Reproduce exactly the part of the rows below that opens with the line containing "genus: Agelaius" and closes with the line containing "order: Nudibranchia", including both of those lines.

[BEGIN DATA SUPPLIED]

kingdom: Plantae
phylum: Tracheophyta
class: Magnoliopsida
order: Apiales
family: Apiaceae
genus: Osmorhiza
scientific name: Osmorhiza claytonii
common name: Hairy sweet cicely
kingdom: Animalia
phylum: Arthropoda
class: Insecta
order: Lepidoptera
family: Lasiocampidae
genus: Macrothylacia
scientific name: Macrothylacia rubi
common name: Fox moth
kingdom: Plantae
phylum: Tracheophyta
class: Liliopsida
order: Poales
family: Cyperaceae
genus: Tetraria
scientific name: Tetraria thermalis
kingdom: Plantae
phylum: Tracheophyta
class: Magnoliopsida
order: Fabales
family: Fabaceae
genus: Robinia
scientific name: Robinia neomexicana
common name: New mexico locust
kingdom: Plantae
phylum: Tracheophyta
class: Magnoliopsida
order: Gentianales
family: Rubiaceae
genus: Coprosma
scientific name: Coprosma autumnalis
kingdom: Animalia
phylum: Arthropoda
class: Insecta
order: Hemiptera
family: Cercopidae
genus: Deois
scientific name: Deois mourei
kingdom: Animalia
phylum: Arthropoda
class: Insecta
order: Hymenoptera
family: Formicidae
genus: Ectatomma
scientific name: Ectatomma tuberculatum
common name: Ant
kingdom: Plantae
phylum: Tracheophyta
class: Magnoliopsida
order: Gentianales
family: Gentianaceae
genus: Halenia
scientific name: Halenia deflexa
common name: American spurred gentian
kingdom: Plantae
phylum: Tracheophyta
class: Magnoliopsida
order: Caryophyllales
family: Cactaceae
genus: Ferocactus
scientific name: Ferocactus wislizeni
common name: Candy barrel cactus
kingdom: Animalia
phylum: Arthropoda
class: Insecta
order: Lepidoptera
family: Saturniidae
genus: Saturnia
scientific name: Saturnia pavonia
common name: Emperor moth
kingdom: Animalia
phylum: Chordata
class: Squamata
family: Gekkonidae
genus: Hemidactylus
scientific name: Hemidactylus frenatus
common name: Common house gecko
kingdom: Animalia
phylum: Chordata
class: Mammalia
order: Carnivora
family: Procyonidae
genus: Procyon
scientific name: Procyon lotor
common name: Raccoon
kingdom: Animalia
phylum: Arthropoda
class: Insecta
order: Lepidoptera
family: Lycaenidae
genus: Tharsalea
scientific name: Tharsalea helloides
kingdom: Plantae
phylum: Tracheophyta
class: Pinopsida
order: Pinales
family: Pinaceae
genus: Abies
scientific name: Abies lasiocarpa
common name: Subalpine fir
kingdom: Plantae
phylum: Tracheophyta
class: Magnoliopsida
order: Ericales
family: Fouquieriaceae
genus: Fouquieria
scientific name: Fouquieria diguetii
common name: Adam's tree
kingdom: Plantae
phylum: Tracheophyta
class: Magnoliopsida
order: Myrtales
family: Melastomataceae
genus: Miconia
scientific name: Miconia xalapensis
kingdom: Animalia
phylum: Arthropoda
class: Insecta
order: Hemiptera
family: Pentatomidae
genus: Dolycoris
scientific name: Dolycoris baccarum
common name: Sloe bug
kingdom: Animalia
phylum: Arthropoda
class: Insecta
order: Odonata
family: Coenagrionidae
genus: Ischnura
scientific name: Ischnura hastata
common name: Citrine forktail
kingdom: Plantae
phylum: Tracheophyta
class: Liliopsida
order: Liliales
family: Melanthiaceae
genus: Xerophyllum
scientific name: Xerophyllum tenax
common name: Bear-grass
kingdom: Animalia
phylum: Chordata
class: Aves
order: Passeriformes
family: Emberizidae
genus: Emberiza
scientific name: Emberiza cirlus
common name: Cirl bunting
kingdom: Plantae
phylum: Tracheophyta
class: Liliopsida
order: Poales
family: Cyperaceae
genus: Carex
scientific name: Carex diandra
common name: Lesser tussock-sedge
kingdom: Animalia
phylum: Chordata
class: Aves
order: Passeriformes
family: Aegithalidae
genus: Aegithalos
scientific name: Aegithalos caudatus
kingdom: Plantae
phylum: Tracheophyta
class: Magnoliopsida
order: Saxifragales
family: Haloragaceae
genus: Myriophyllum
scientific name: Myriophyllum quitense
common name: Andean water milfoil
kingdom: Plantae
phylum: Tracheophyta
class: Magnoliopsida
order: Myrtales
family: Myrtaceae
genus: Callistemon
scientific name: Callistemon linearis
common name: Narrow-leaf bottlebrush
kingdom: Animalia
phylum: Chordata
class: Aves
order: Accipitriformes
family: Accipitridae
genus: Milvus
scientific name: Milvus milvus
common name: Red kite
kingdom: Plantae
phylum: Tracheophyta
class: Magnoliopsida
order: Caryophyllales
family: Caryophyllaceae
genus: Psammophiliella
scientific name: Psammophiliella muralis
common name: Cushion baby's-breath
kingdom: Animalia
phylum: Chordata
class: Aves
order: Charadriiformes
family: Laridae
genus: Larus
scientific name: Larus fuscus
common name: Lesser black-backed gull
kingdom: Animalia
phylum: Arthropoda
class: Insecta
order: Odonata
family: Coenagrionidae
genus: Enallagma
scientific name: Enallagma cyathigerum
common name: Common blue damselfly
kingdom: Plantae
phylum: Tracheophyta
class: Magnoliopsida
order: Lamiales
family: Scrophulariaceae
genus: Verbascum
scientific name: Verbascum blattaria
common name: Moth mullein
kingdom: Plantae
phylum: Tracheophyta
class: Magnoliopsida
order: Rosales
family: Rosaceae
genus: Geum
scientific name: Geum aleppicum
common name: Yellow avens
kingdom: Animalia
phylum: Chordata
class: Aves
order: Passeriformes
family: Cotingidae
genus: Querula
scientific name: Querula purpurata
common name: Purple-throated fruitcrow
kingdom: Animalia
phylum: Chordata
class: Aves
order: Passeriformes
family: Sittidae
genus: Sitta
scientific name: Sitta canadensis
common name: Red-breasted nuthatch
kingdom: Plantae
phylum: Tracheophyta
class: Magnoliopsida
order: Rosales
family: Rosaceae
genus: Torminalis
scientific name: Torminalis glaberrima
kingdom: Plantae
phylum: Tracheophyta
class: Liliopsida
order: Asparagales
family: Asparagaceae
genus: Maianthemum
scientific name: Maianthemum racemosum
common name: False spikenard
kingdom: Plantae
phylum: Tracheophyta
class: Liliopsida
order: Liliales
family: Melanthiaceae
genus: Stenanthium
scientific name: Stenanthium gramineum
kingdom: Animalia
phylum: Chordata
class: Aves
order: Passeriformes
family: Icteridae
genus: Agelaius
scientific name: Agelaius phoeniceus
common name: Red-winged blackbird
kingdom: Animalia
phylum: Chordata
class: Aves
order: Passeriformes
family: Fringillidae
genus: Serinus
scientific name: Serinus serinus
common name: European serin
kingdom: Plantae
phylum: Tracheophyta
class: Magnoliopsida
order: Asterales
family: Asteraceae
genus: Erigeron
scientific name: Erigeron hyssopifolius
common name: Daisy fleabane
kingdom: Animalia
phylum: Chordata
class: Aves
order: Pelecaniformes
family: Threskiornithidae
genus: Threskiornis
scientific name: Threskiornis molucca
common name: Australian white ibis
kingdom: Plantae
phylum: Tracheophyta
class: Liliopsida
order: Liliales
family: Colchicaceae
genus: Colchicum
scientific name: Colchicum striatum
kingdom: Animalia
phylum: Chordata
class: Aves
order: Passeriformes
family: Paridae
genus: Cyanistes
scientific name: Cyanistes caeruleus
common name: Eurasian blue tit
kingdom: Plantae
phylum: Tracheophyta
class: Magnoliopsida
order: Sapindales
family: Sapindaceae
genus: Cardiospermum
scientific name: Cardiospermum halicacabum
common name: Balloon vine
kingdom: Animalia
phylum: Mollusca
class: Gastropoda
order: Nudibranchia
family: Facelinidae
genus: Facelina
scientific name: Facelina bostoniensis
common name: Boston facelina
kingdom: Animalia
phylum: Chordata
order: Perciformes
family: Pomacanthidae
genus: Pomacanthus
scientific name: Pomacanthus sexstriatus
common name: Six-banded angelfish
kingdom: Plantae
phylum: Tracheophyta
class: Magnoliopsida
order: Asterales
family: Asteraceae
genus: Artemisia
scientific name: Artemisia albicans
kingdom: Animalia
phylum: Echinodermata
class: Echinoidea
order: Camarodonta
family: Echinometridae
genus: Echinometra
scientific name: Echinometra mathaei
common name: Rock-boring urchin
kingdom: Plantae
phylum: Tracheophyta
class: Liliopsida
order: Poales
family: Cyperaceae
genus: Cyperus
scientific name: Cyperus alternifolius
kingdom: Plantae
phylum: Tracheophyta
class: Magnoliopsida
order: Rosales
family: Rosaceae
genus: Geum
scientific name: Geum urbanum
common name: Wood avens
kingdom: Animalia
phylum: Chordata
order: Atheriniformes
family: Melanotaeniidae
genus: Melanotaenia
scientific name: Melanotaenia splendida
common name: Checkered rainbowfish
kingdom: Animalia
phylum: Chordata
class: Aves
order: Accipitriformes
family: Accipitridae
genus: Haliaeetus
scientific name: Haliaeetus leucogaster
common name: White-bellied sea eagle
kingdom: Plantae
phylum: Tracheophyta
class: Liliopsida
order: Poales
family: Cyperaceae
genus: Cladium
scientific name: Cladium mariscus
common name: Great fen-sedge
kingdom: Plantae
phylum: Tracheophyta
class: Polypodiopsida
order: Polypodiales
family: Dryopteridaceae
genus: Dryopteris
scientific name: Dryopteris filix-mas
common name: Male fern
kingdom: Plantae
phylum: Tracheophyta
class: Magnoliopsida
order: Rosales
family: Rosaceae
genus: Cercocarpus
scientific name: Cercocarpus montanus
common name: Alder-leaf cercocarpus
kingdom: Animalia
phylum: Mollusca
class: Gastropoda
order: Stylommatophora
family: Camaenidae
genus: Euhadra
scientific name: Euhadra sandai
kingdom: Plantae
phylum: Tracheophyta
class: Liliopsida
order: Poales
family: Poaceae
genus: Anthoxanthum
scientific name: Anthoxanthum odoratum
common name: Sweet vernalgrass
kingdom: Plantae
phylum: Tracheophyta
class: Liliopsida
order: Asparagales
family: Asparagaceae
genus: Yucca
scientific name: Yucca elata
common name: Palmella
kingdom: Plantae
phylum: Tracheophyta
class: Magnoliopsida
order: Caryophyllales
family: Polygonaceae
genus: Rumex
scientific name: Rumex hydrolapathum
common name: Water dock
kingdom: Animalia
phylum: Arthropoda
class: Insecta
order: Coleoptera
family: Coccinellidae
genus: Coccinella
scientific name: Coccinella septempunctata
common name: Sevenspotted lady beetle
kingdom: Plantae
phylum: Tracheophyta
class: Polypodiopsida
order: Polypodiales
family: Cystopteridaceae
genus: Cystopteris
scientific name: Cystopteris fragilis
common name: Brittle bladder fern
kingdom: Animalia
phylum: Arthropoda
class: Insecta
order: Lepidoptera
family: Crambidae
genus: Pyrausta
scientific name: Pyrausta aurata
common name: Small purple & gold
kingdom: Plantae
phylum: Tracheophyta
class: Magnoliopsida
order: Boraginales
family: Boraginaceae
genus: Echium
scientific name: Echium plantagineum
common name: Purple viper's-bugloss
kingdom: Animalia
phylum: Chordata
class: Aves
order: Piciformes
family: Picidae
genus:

[END DATA SUPPLIED]

▶ _RESULT OF THE TASK_:
genus: Agelaius
scientific name: Agelaius phoeniceus
common name: Red-winged blackbird
kingdom: Animalia
phylum: Chordata
class: Aves
order: Passeriformes
family: Fringillidae
genus: Serinus
scientific name: Serinus serinus
common name: European serin
kingdom: Plantae
phylum: Tracheophyta
class: Magnoliopsida
order: Asterales
family: Asteraceae
genus: Erigeron
scientific name: Erigeron hyssopifolius
common name: Daisy fleabane
kingdom: Animalia
phylum: Chordata
class: Aves
order: Pelecaniformes
family: Threskiornithidae
genus: Threskiornis
scientific name: Threskiornis molucca
common name: Australian white ibis
kingdom: Plantae
phylum: Tracheophyta
class: Liliopsida
order: Liliales
family: Colchicaceae
genus: Colchicum
scientific name: Colchicum striatum
kingdom: Animalia
phylum: Chordata
class: Aves
order: Passeriformes
family: Paridae
genus: Cyanistes
scientific name: Cyanistes caeruleus
common name: Eurasian blue tit
kingdom: Plantae
phylum: Tracheophyta
class: Magnoliopsida
order: Sapindales
family: Sapindaceae
genus: Cardiospermum
scientific name: Cardiospermum halicacabum
common name: Balloon vine
kingdom: Animalia
phylum: Mollusca
class: Gastropoda
order: Nudibranchia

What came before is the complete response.